Work instruction:
In your copy, repeat each record exactly and include no pictures.

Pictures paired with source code
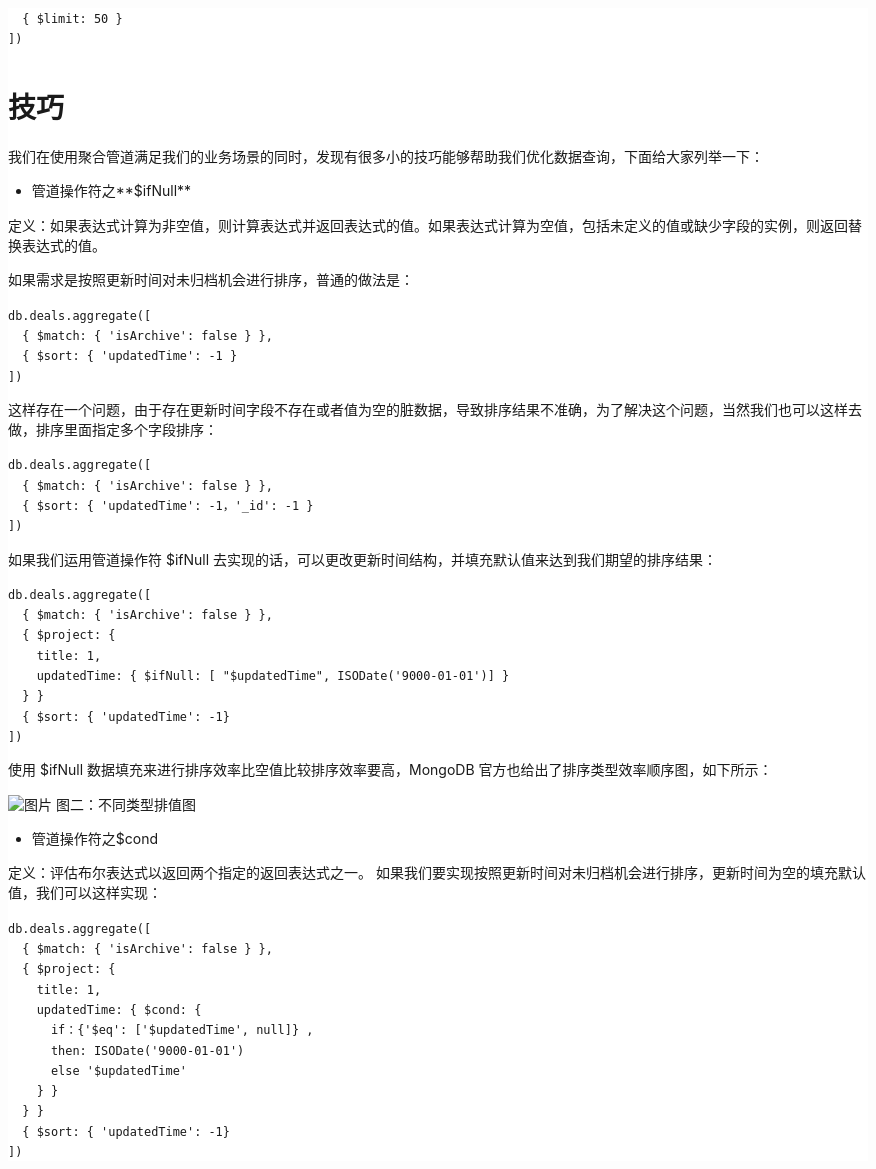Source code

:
 ```
  { $limit: 50 }
])
```

# 技巧
我们在使用聚合管道满足我们的业务场景的同时，发现有很多小的技巧能够帮助我们优化数据查询，下面给大家列举一下：
* 管道操作符之**$ifNull**

定义：如果表达式计算为非空值，则计算表达式并返回表达式的值。如果表达式计算为空值，包括未定义的值或缺少字段的实例，则返回替换表达式的值。

如果需求是按照更新时间对未归档机会进行排序，普通的做法是：
```
db.deals.aggregate([
  { $match: { 'isArchive': false } },
  { $sort: { 'updatedTime': -1 }
])
```

这样存在一个问题，由于存在更新时间字段不存在或者值为空的脏数据，导致排序结果不准确，为了解决这个问题，当然我们也可以这样去做，排序里面指定多个字段排序：
```
db.deals.aggregate([
  { $match: { 'isArchive': false } },
  { $sort: { 'updatedTime': -1，'_id': -1 }
])
```

如果我们运用管道操作符 $ifNull 去实现的话，可以更改更新时间结构，并填充默认值来达到我们期望的排序结果：
```
db.deals.aggregate([
  { $match: { 'isArchive': false } },
  { $project: {
    title: 1,
    updatedTime: { $ifNull: [ "$updatedTime", ISODate('9000-01-01')] }
  } }
  { $sort: { 'updatedTime': -1}
])
```
使用 $ifNull 数据填充来进行排序效率比空值比较排序效率要高，MongoDB 官方也给出了排序类型效率顺序图，如下所示：

![图片](https://images-cdn.shimo.im/jYpiTSHI4u0QHuuY/image.png!thumbnail)
图二：不同类型排值图


* 管道操作符之$cond

定义：评估布尔表达式以返回两个指定的返回表达式之一。
如果我们要实现按照更新时间对未归档机会进行排序，更新时间为空的填充默认值，我们可以这样实现：
```
db.deals.aggregate([
  { $match: { 'isArchive': false } },
  { $project: {
    title: 1,
    updatedTime: { $cond: {
      if：{'$eq': ['$updatedTime', null]} ,
      then: ISODate('9000-01-01')
      else '$updatedTime'
    } }
  } }
  { $sort: { 'updatedTime': -1}
])

```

Answer section:
Source code

:
 ```
  { $limit: 50 }
])
```

# 技巧
我们在使用聚合管道满足我们的业务场景的同时，发现有很多小的技巧能够帮助我们优化数据查询，下面给大家列举一下：
* 管道操作符之**$ifNull**

定义：如果表达式计算为非空值，则计算表达式并返回表达式的值。如果表达式计算为空值，包括未定义的值或缺少字段的实例，则返回替换表达式的值。

如果需求是按照更新时间对未归档机会进行排序，普通的做法是：
```
db.deals.aggregate([
  { $match: { 'isArchive': false } },
  { $sort: { 'updatedTime': -1 }
])
```

这样存在一个问题，由于存在更新时间字段不存在或者值为空的脏数据，导致排序结果不准确，为了解决这个问题，当然我们也可以这样去做，排序里面指定多个字段排序：
```
db.deals.aggregate([
  { $match: { 'isArchive': false } },
  { $sort: { 'updatedTime': -1，'_id': -1 }
])
```

如果我们运用管道操作符 $ifNull 去实现的话，可以更改更新时间结构，并填充默认值来达到我们期望的排序结果：
```
db.deals.aggregate([
  { $match: { 'isArchive': false } },
  { $project: {
    title: 1,
    updatedTime: { $ifNull: [ "$updatedTime", ISODate('9000-01-01')] }
  } }
  { $sort: { 'updatedTime': -1}
])
```
使用 $ifNull 数据填充来进行排序效率比空值比较排序效率要高，MongoDB 官方也给出了排序类型效率顺序图，如下所示：

![图片](https://images-cdn.shimo.im/jYpiTSHI4u0QHuuY/image.png!thumbnail)
图二：不同类型排值图


* 管道操作符之$cond

定义：评估布尔表达式以返回两个指定的返回表达式之一。
如果我们要实现按照更新时间对未归档机会进行排序，更新时间为空的填充默认值，我们可以这样实现：
```
db.deals.aggregate([
  { $match: { 'isArchive': false } },
  { $project: {
    title: 1,
    updatedTime: { $cond: {
      if：{'$eq': ['$updatedTime', null]} ,
      then: ISODate('9000-01-01')
      else '$updatedTime'
    } }
  } }
  { $sort: { 'updatedTime': -1}
])

```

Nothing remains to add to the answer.